You can hold real estate in an IRA, but you have to be careful of the restrictions.
IRAs are popular because of their flexibility. When you use an IRA, you have the chance to decide which assets you want to hold in your account. Nearly anything can be held in an IRA. While there are some exceptions to what you can put in your IRA, there is often a great deal of flexibility.
If you want true flexibility, though, you usually have to open a self-directed IRA. When you open an IRA through a brokerage, you usually end up with limited options. With your self-directed IRA, you can get a little more creative — including adding real estate to your IRA.
Real Estate and Your IRA
Many investors like to add a little real estate to their portfolios in times like these. Prices and rates are low, so you can get a good deal. Plus, rents are on the rise, so the potential gains are also quite reasonable. And, you don't even have to be much of a landlord, since you aren't allowed to manage the properties you hold in an IRA. Your property has to generate enough cash flow on its own to cover expenses if you want it in your IRA.
Indeed, there are quite a few restrictions that come with adding real estate to your IRA:
- You can't manage the properties yourself, so no writing personal checks to for repairs on the property, and engaging in other management activities.
- No lending money to the IRA in order to help cover the cost of your properties.
- No depreciation deductions are allowed on the real estate held in your IRA.
- You don't receive the preferred long-term capital gains rate on gains. When you withdraw, you will be taxed at your regular income rate (unless you have a Roth IRA, of course).
- You cannot stay in a rental property you have in an IRA. Not even for a single night.
- You cannot buy property for your IRA from an immediate family member.
- Your IRA rental property cannot be let to an immediate family member.
If you do decide to go ahead and hold real estate in your IRA, consider opening a separate account just for the real estate holdings. This way, it's easier to stay on top of what, exactly, is happening with your IRA real estate investments.

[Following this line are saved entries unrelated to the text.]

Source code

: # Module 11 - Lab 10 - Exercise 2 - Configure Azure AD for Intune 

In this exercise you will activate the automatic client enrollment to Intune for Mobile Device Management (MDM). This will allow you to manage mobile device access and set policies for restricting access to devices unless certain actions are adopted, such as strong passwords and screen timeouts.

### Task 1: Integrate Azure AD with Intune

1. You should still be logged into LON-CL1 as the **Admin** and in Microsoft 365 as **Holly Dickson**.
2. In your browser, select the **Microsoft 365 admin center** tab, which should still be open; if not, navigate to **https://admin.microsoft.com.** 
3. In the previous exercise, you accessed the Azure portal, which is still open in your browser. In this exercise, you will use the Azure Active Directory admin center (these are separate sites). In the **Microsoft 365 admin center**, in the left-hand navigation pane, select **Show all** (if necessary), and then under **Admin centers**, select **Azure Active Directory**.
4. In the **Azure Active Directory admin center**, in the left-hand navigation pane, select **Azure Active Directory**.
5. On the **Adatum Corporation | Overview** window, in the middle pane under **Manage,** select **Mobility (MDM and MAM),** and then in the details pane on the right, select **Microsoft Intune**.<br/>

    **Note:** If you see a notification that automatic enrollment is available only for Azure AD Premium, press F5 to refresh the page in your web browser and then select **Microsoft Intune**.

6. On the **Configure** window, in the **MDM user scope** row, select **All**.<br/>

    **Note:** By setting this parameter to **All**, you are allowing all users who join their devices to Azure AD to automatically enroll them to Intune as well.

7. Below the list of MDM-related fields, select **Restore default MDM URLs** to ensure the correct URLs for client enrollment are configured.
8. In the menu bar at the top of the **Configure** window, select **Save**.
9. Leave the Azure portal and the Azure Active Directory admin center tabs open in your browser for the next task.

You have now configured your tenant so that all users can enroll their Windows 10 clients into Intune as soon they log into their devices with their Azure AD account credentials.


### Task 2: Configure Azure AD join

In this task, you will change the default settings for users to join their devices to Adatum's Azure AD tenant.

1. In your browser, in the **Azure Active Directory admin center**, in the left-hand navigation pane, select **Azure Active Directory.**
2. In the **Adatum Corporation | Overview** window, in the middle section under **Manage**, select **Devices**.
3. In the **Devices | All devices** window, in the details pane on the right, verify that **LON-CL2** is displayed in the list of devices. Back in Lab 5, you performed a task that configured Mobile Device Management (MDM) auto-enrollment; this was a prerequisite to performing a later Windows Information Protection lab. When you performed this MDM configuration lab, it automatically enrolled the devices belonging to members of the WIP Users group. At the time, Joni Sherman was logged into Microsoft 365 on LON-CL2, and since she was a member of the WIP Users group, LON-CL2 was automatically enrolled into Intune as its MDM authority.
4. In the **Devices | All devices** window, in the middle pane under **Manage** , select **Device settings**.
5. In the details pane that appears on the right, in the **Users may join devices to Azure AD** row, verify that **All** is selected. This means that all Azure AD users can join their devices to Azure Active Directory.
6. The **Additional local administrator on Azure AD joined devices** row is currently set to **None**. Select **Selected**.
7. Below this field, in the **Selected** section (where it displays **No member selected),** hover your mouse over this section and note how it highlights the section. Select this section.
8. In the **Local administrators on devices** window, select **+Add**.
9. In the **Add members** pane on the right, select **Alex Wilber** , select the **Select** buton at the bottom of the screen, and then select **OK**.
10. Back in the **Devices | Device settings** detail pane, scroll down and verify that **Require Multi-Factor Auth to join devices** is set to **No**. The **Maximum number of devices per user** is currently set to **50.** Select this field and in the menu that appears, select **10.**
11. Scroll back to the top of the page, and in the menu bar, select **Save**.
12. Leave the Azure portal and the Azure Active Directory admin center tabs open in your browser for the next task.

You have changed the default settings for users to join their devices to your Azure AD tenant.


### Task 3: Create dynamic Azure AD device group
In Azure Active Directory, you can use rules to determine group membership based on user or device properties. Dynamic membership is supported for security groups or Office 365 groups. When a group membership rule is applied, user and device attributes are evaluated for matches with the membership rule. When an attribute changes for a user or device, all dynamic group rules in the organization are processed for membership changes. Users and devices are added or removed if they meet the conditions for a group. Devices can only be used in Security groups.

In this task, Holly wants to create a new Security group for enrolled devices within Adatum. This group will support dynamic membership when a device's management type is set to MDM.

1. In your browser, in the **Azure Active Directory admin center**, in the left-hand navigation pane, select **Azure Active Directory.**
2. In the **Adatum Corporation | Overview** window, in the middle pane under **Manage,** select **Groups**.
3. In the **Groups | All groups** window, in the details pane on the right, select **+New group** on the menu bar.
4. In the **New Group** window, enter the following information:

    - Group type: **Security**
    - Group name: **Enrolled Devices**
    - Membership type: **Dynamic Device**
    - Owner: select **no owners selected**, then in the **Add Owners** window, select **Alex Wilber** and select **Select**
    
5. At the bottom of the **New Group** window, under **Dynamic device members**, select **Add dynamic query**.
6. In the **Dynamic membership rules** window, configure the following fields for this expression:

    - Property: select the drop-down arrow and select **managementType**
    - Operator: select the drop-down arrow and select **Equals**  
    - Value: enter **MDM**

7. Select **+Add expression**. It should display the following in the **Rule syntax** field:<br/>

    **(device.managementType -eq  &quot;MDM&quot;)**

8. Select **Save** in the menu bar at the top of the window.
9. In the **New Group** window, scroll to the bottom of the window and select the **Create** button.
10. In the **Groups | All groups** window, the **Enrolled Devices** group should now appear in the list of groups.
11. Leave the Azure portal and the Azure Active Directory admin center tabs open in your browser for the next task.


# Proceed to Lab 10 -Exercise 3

On the other hand, you might be better off with other types of investments. It can be complicated to use a self-directed IRA to try and hold real estate. If you want to add real estate to your retirement investments, it's possible to use REITs in IRAs that you purchase through brokers or banks. REITs allow you to get exposure to real estate without the need to buy property. Plus, REITs pay dividends, so you have a chance to build your IRA through those means.
Carefully consider your options before you decide to add real estate to your IRA. While you can hold real estate in your IRA, there are a number of restrictions, and if you aren't careful, you could run into trouble with the IRS. You might be better off buying property for more immediate passive income purposes, and sticking to REITs if you want to add real estate to your retirement portfolio.
What do you think? Is real estate too much of a hassle for an IRA?